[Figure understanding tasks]
-----
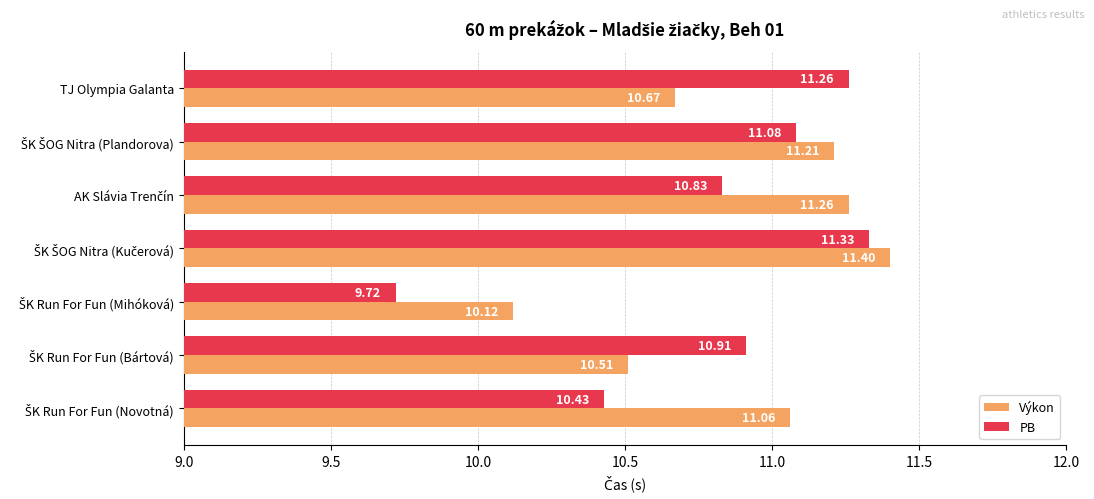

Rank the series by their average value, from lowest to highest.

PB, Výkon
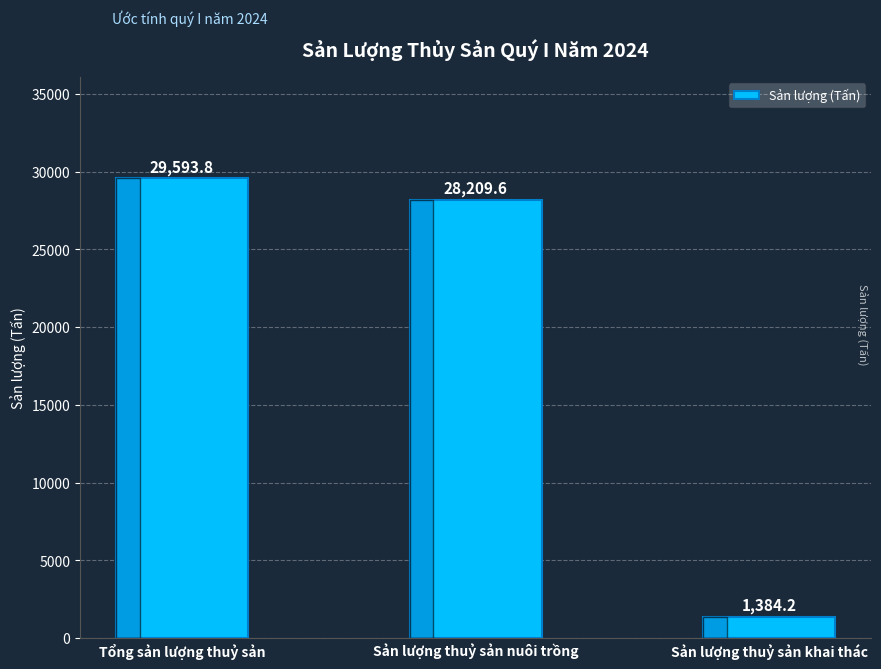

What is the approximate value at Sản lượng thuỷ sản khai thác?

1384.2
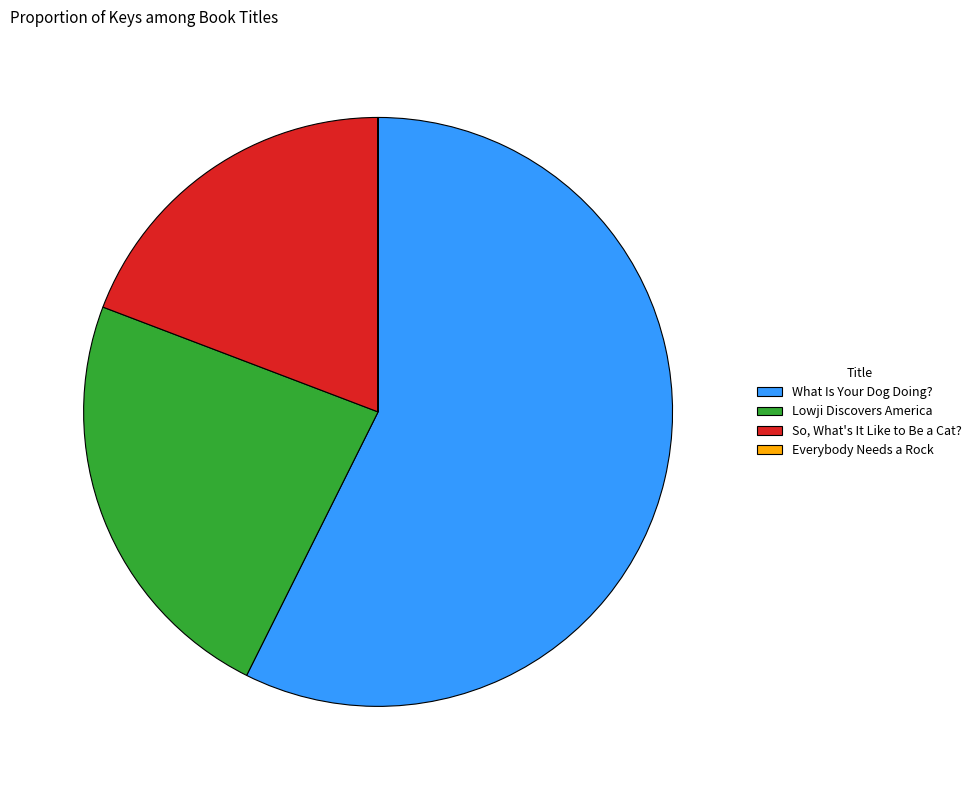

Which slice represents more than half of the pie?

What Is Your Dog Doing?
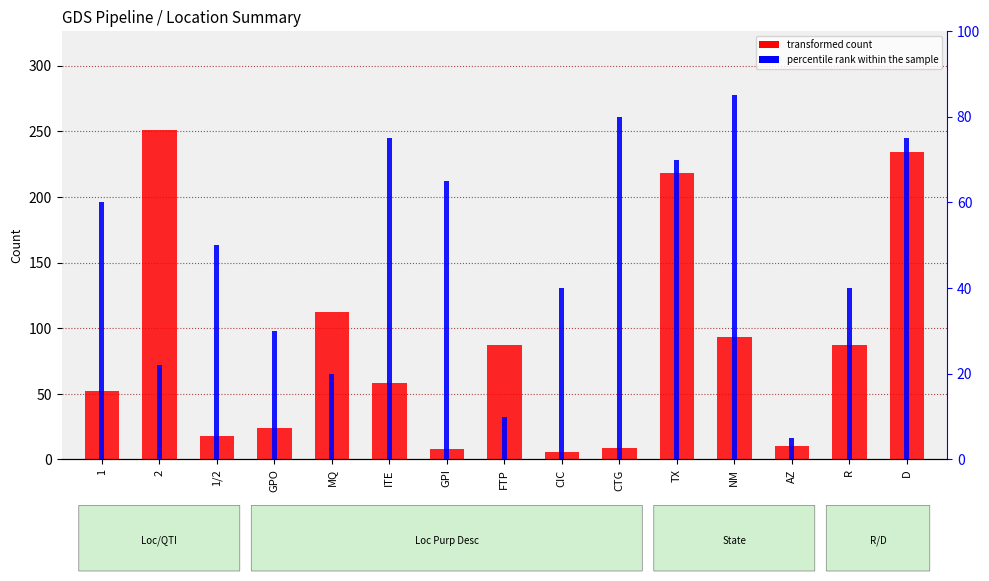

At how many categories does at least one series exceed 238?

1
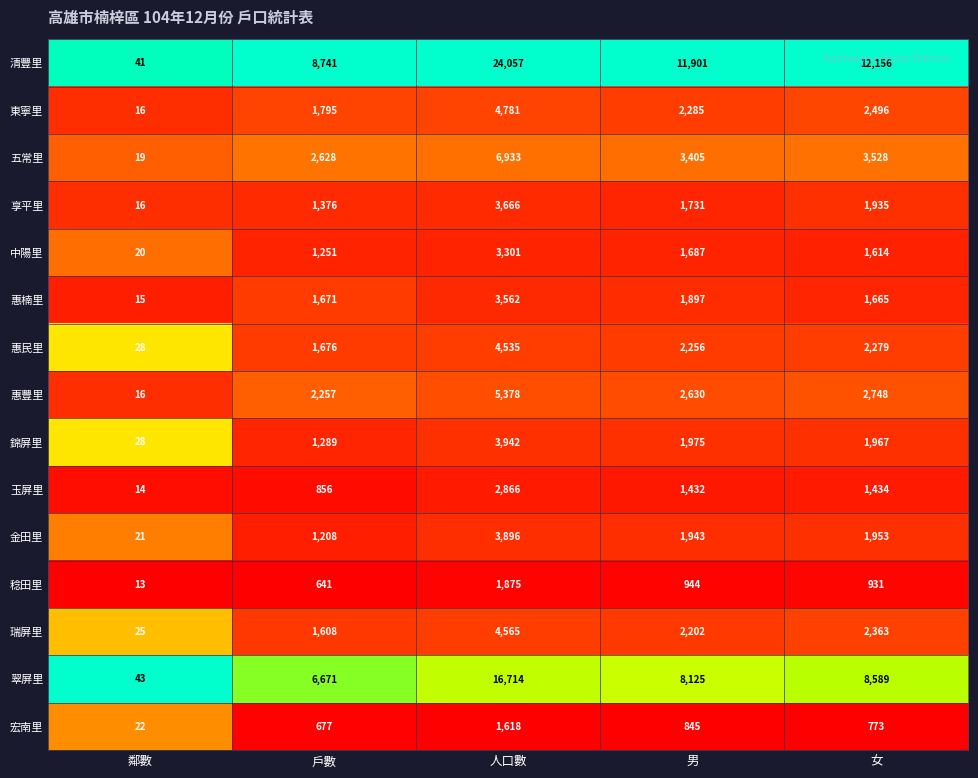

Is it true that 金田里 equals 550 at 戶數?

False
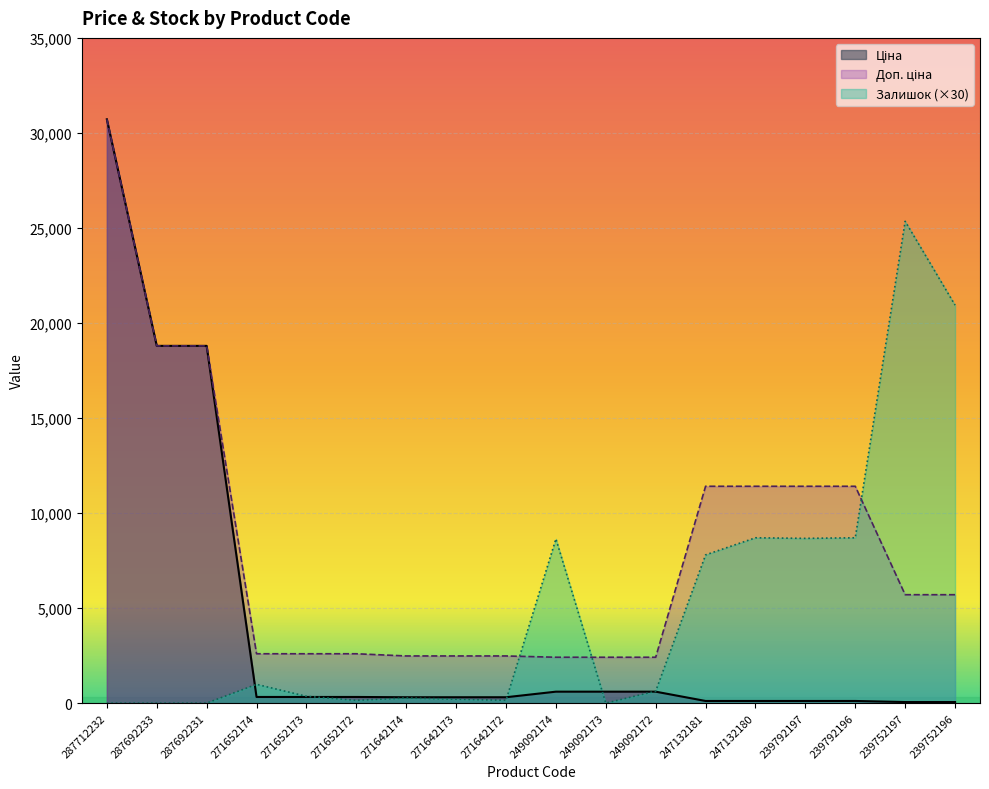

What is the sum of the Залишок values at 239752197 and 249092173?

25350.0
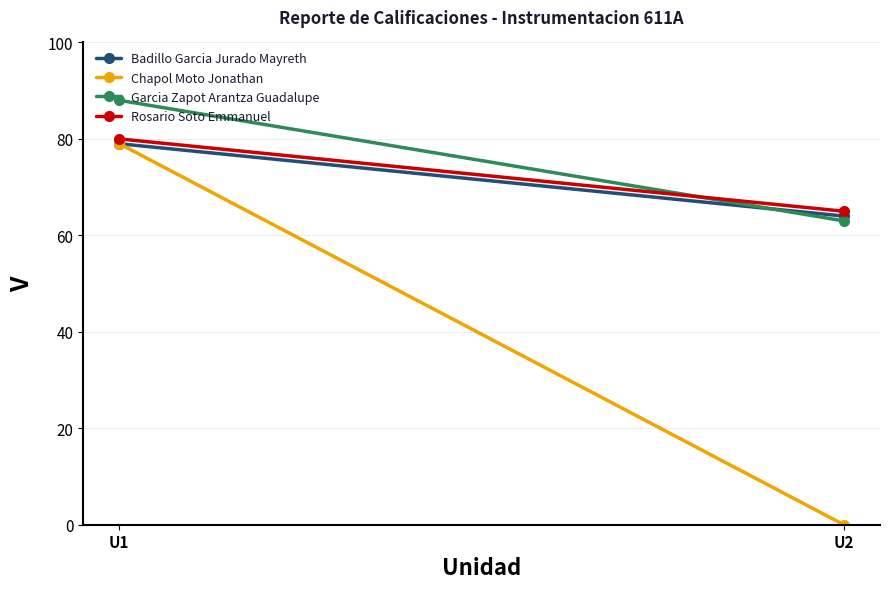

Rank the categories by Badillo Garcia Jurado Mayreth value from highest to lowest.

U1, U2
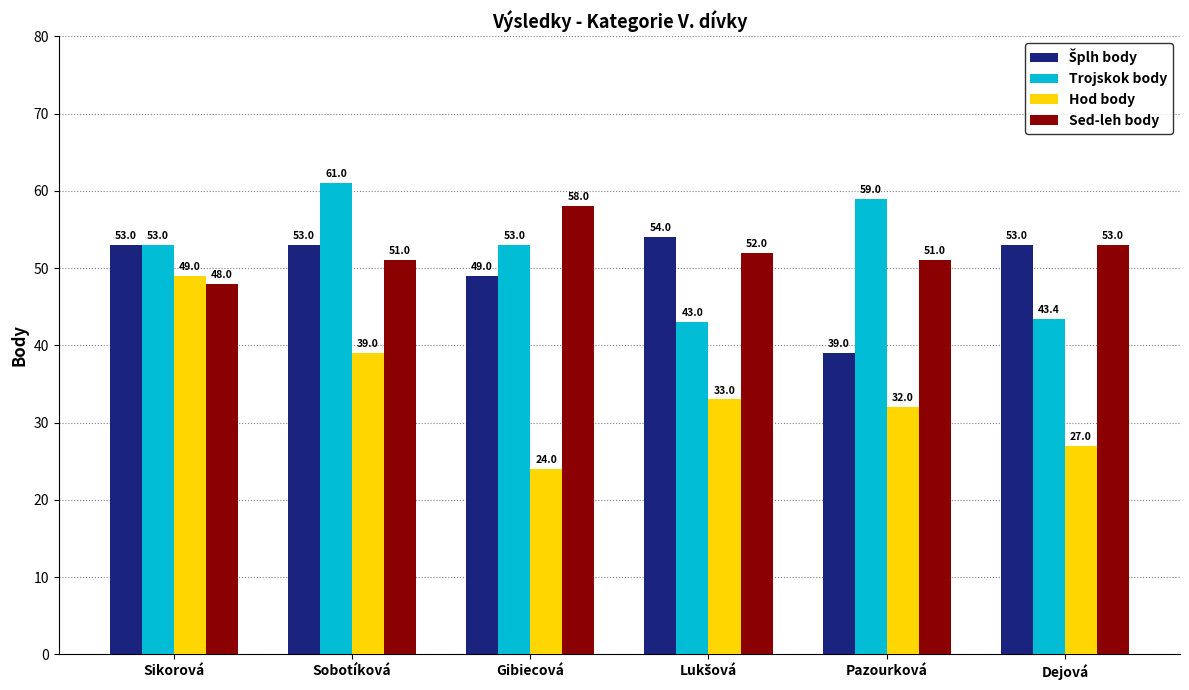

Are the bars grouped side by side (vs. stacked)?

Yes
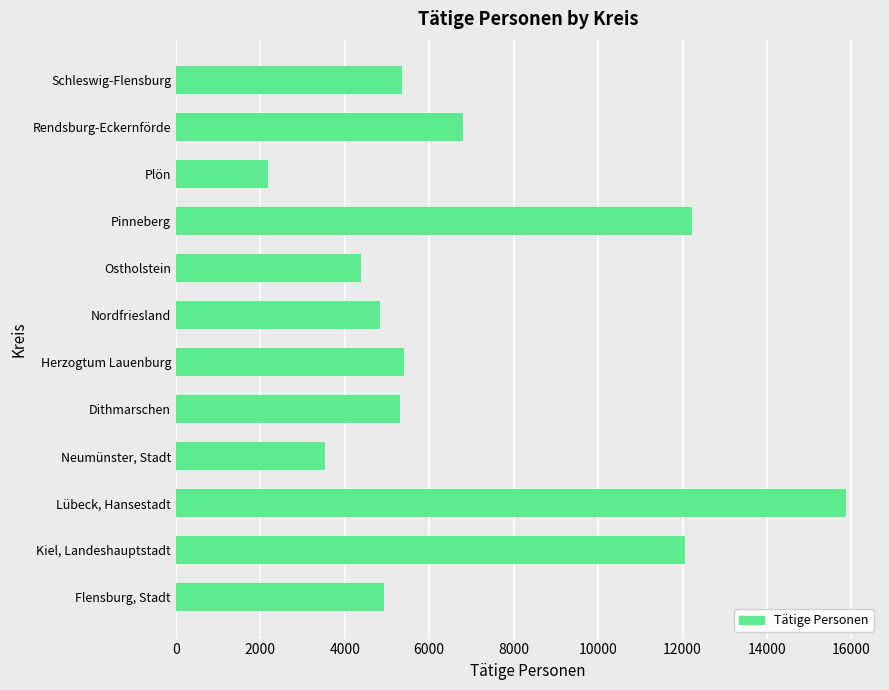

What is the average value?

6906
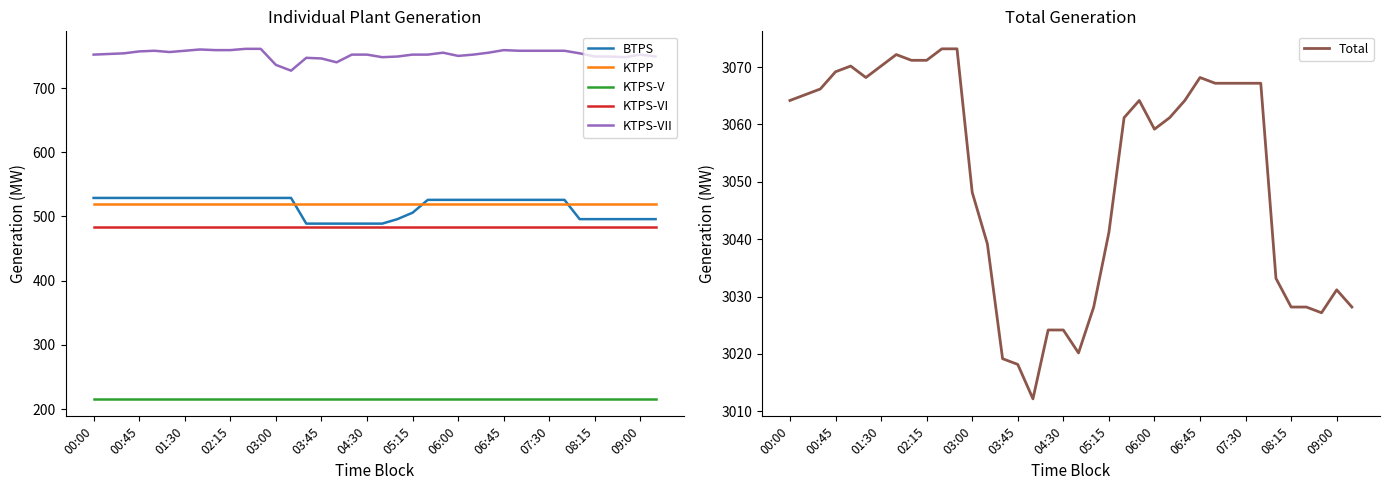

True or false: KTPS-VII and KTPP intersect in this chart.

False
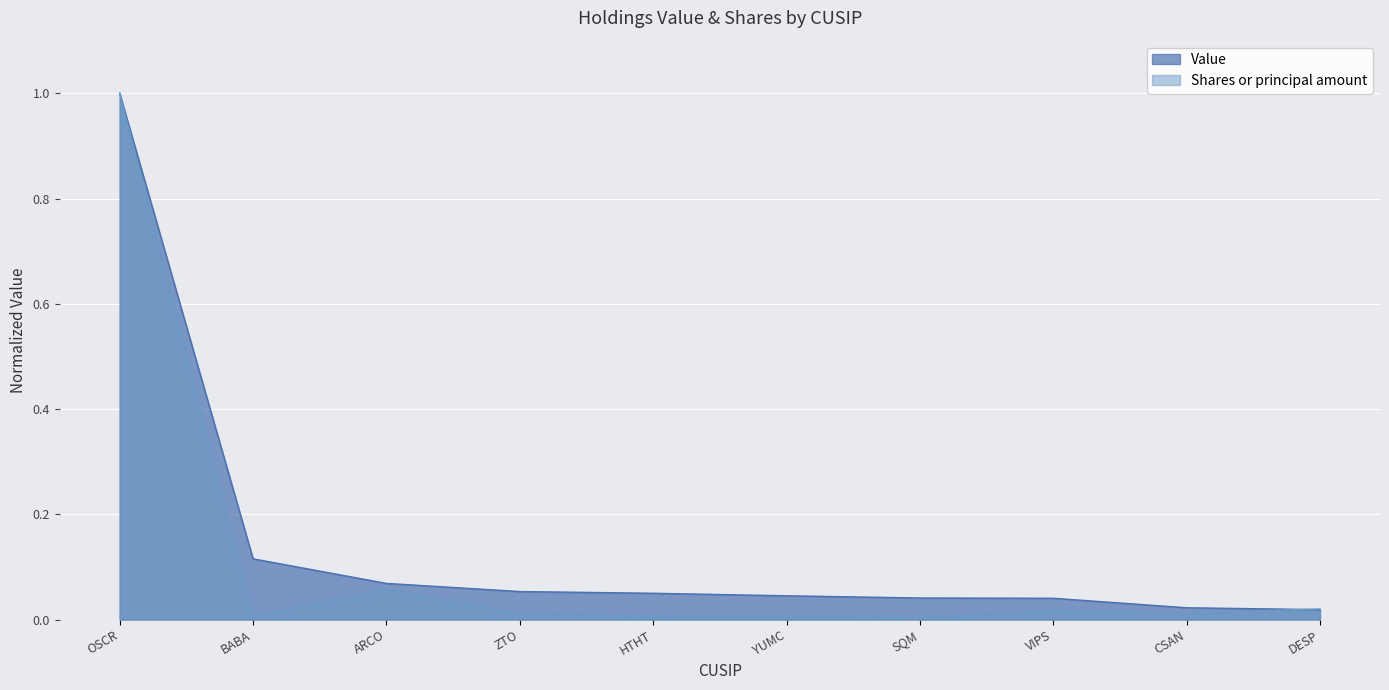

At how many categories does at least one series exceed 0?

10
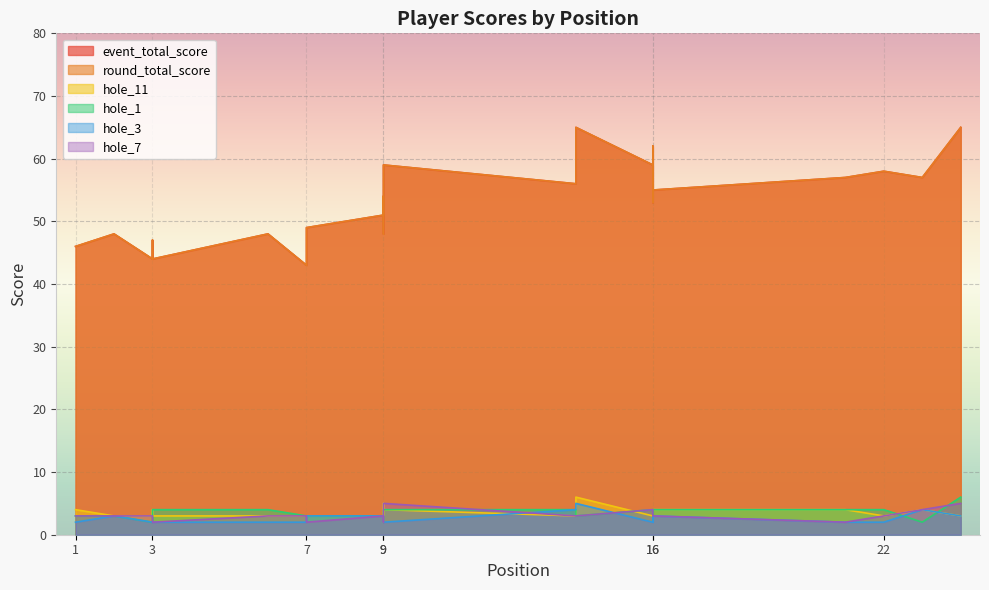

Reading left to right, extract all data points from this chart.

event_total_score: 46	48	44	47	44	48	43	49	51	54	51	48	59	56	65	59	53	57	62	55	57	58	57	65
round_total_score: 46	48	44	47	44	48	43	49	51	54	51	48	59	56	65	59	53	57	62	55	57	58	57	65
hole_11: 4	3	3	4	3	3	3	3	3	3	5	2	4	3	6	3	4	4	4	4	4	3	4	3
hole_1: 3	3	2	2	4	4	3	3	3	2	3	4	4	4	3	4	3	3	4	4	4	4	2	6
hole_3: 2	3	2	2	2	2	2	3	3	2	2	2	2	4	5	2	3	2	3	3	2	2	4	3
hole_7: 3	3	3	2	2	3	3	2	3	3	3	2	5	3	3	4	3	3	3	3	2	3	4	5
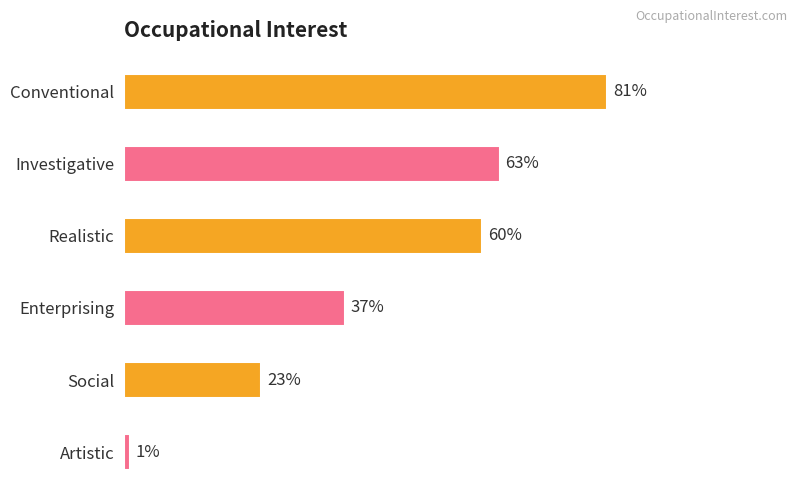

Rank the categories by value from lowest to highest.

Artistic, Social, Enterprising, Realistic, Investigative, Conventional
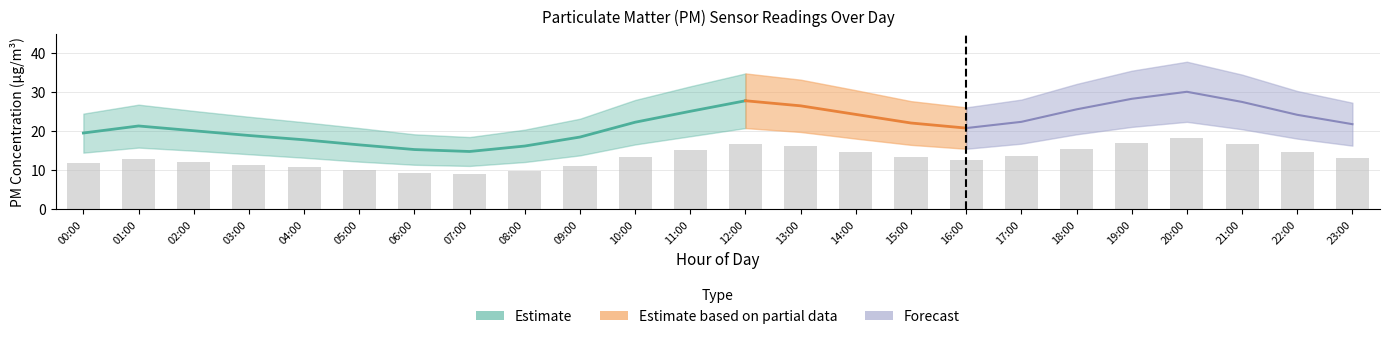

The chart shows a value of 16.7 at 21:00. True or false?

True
-----
> [Request] Could you copy every entry above word for word, leaving out the pictures?

> [Reply to the task]
Rank the series by their average value, from lowest to highest.

PB, Výkon

What is the approximate value at Sản lượng thuỷ sản khai thác?

1384.2

Which slice represents more than half of the pie?

What Is Your Dog Doing?

At how many categories does at least one series exceed 238?

1

Is it true that 金田里 equals 550 at 戶數?

False

What is the sum of the Залишок values at 239752197 and 249092173?

25350.0

Rank the categories by Badillo Garcia Jurado Mayreth value from highest to lowest.

U1, U2

Are the bars grouped side by side (vs. stacked)?

Yes

What is the average value?

6906

True or false: KTPS-VII and KTPP intersect in this chart.

False

At how many categories does at least one series exceed 0?

10

Reading left to right, extract all data points from this chart.

event_total_score: 46	48	44	47	44	48	43	49	51	54	51	48	59	56	65	59	53	57	62	55	57	58	57	65
round_total_score: 46	48	44	47	44	48	43	49	51	54	51	48	59	56	65	59	53	57	62	55	57	58	57	65
hole_11: 4	3	3	4	3	3	3	3	3	3	5	2	4	3	6	3	4	4	4	4	4	3	4	3
hole_1: 3	3	2	2	4	4	3	3	3	2	3	4	4	4	3	4	3	3	4	4	4	4	2	6
hole_3: 2	3	2	2	2	2	2	3	3	2	2	2	2	4	5	2	3	2	3	3	2	2	4	3
hole_7: 3	3	3	2	2	3	3	2	3	3	3	2	5	3	3	4	3	3	3	3	2	3	4	5

Rank the categories by value from lowest to highest.

Artistic, Social, Enterprising, Realistic, Investigative, Conventional

The chart shows a value of 16.7 at 21:00. True or false?

True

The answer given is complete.